§ Reading passage:
The red rocks and yellow shelves of sandstone rose and fell everywhere in the landscape. We felt adrift in the seas of geologic beauty. And yet other human beings plainly clambered all over the place. These other souls were also adrift, sort of. Some bore tired, puzzled expressions. Some beamed with joy. It was much as if everyone had hopped from the decks of the Titanic before it sank and discovered the seas were tranquil and warm. Kids kept complaining about the effort they spent to maintain their continued existence, of course. Someone wondered aloud if this were part of the trip because they had signed up for snorkeling. 

"I forgot my snorkel back on the ship."

"Well, you can't get it now!"

Except it was sunscreen they forgot and it was in the car. And mothers always looked daggers about it.

In short, it was very people-y. But it was beautiful, too. And the wandering, clambering folks around us were wonderful in their very human ways. When I climbed on the precipice next to a cliff so I could lie down in the shade, a woman copied me farther upslope. A different woman held her kids back so they wouldn't walk right next to the plummeting edge. Later, when Diane and I hiked to one of the famous arches, a half-dozen people scooted out of the way near the end of the trail, wordlessly, so we could get a better picture. 

Some hikers asked us for directions. Others posed for selfies. Still more read the signs or pointed out how the natural arches had been formed. They understood geology. Maybe they understood human nature. Once, as we strode along the trail from arch to arch, a couple asked us to take their picture. They politely offered to take ours in return. 

For a thousand specimens of humanity who wanted to get away from their kin in what was supposed to be an isolated, desert wilderness, they were pretty good. They were so polite, in fact, I'd say they were nearly examples of humankind at its best.

Not all of them. But still, they were decent to one another even in the most oppressive, crankiness-inducing heat of the day.

§ Task brief: Copy the stretch of the hiking passage about the sandstone arches that begins with "Except it was" and ends after "a better picture.", changing "sunscreen" to "bug spray".

§ Material provided:
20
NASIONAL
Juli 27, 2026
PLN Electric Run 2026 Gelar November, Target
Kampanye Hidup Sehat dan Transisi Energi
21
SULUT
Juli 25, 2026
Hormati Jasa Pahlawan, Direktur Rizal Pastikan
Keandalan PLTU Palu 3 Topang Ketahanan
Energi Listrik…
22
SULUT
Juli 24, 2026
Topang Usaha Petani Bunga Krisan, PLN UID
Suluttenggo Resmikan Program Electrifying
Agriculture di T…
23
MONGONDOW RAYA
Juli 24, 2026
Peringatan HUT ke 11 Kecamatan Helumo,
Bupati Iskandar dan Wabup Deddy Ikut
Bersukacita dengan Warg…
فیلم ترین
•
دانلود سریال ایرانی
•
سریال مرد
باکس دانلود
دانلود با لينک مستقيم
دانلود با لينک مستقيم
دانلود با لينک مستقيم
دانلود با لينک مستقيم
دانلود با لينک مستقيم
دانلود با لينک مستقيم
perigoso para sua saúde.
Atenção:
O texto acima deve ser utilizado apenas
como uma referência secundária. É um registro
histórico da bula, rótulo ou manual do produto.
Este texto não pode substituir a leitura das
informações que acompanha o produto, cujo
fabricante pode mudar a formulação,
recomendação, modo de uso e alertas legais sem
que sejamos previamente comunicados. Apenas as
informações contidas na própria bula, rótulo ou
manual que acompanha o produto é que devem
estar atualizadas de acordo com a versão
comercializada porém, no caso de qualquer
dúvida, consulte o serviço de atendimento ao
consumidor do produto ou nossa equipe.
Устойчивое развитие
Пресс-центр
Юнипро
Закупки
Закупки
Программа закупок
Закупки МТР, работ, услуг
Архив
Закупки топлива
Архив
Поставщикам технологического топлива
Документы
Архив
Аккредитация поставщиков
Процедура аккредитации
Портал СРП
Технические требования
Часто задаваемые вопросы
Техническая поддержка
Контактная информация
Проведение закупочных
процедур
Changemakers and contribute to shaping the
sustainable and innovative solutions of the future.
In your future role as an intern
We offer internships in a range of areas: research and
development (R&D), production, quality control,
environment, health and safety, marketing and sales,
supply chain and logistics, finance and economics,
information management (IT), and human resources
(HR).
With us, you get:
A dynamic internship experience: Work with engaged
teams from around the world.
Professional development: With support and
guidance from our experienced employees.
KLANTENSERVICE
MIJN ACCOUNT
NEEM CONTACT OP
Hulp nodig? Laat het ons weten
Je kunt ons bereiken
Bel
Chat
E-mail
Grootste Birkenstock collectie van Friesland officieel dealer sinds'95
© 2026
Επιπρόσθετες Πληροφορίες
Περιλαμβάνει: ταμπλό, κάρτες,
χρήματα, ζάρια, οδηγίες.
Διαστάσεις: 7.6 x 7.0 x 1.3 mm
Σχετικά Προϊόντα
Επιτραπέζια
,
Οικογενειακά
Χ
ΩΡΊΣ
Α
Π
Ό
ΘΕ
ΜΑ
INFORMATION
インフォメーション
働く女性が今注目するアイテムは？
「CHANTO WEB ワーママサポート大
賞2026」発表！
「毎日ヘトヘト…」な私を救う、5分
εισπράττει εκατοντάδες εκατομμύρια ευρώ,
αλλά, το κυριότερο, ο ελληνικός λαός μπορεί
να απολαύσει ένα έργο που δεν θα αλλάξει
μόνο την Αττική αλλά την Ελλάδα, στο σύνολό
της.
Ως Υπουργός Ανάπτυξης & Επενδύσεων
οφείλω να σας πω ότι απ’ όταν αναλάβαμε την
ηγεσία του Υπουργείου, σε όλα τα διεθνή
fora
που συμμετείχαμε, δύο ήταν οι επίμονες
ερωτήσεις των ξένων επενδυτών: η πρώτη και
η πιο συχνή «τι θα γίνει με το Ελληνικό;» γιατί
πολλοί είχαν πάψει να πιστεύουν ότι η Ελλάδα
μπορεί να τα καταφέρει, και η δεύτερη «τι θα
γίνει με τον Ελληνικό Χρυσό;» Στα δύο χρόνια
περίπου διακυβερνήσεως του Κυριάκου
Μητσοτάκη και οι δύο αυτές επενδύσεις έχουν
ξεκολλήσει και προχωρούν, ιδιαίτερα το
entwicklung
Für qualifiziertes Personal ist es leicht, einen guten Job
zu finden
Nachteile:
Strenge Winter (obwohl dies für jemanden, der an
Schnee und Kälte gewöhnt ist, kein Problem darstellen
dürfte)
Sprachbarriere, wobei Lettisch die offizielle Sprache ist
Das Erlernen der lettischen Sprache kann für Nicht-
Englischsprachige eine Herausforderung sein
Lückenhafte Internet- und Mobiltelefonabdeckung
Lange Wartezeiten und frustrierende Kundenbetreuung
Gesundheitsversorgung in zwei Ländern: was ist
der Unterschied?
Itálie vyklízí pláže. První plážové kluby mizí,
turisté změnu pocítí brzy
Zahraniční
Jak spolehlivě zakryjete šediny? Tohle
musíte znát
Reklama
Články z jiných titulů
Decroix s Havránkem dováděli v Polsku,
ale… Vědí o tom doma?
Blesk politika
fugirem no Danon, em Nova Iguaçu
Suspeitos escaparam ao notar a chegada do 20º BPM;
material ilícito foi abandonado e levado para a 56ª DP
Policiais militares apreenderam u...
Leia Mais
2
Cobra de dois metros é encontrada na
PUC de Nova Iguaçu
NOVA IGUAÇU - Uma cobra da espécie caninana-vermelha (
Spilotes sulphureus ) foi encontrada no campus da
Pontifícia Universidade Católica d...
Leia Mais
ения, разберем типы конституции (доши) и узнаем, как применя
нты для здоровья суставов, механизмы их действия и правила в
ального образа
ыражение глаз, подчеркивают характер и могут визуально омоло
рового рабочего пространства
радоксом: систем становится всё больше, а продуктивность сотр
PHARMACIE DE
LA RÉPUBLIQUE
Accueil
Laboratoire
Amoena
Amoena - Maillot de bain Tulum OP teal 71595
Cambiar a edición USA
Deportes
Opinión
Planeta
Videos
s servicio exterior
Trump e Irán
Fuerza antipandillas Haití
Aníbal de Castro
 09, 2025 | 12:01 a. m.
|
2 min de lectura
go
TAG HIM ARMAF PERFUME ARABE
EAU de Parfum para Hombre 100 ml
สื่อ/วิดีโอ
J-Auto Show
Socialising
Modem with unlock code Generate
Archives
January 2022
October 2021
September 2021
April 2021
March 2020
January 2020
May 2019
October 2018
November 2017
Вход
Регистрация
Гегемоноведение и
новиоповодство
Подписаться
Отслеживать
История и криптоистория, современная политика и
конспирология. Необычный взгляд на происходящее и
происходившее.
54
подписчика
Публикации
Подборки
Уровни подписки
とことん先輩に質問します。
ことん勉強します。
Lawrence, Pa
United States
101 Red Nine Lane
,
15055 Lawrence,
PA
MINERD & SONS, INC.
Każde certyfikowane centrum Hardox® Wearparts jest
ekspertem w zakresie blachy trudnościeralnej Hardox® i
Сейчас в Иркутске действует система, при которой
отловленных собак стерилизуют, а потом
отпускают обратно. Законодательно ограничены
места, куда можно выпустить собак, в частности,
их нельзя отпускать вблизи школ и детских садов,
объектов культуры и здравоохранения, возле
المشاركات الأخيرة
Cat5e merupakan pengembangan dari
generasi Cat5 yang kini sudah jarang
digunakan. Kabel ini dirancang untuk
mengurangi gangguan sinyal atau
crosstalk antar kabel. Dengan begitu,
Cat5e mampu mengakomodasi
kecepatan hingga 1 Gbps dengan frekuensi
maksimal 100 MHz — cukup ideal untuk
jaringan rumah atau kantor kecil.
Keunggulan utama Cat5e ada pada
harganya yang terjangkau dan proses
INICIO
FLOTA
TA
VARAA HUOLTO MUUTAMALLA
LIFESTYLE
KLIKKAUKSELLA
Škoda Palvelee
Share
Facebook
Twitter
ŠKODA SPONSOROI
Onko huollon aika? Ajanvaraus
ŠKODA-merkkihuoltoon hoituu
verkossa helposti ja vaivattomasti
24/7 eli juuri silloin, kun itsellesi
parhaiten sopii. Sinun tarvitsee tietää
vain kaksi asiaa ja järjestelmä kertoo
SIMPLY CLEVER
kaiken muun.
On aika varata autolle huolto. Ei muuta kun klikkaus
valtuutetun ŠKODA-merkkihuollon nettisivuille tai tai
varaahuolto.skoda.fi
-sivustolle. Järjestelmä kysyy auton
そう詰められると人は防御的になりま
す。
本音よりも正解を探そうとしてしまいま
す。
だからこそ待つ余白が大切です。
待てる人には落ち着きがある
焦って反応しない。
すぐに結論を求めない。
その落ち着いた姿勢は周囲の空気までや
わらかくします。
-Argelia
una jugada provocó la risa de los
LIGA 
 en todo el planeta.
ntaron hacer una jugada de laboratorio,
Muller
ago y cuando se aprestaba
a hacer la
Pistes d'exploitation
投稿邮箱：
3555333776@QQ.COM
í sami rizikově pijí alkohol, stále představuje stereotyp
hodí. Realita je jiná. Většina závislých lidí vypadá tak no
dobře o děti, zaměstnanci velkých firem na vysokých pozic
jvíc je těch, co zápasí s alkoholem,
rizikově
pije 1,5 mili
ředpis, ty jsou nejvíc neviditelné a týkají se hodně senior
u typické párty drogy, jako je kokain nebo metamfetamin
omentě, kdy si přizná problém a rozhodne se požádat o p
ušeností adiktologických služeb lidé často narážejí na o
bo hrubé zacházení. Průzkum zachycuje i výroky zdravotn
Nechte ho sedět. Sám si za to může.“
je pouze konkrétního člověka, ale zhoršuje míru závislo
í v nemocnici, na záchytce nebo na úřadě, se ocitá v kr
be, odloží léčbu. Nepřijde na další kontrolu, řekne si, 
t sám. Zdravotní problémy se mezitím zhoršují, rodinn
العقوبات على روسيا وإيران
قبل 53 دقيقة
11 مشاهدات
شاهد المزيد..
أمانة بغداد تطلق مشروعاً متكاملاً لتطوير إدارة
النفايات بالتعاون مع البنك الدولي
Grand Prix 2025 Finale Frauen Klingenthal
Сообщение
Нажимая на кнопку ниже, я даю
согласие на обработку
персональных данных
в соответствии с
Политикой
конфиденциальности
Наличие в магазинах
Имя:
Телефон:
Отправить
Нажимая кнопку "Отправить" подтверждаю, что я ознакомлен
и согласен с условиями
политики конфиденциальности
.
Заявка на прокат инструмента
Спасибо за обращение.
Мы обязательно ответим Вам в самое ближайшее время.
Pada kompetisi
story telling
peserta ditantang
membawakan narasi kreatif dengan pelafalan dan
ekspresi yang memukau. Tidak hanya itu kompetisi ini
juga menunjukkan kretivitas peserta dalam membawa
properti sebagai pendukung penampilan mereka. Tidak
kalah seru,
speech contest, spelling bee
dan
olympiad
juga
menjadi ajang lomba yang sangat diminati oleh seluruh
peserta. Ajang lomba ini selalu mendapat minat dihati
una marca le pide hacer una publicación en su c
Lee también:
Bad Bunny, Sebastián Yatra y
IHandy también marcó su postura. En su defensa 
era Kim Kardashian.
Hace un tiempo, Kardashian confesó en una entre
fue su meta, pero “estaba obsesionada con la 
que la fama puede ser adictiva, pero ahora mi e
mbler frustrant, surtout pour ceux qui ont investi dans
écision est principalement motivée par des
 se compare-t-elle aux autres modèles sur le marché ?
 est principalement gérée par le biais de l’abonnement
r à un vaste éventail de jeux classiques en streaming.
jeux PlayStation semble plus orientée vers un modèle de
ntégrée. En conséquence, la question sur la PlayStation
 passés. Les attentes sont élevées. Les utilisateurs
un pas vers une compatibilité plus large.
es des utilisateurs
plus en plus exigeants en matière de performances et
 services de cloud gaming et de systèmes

§ Response to the task:
Except it was bug spray they forgot and it was in the car. And mothers always looked daggers about it.

In short, it was very people-y. But it was beautiful, too. And the wandering, clambering folks around us were wonderful in their very human ways. When I climbed on the precipice next to a cliff so I could lie down in the shade, a woman copied me farther upslope. A different woman held her kids back so they wouldn't walk right next to the plummeting edge. Later, when Diane and I hiked to one of the famous arches, a half-dozen people scooted out of the way near the end of the trail, wordlessly, so we could get a better picture.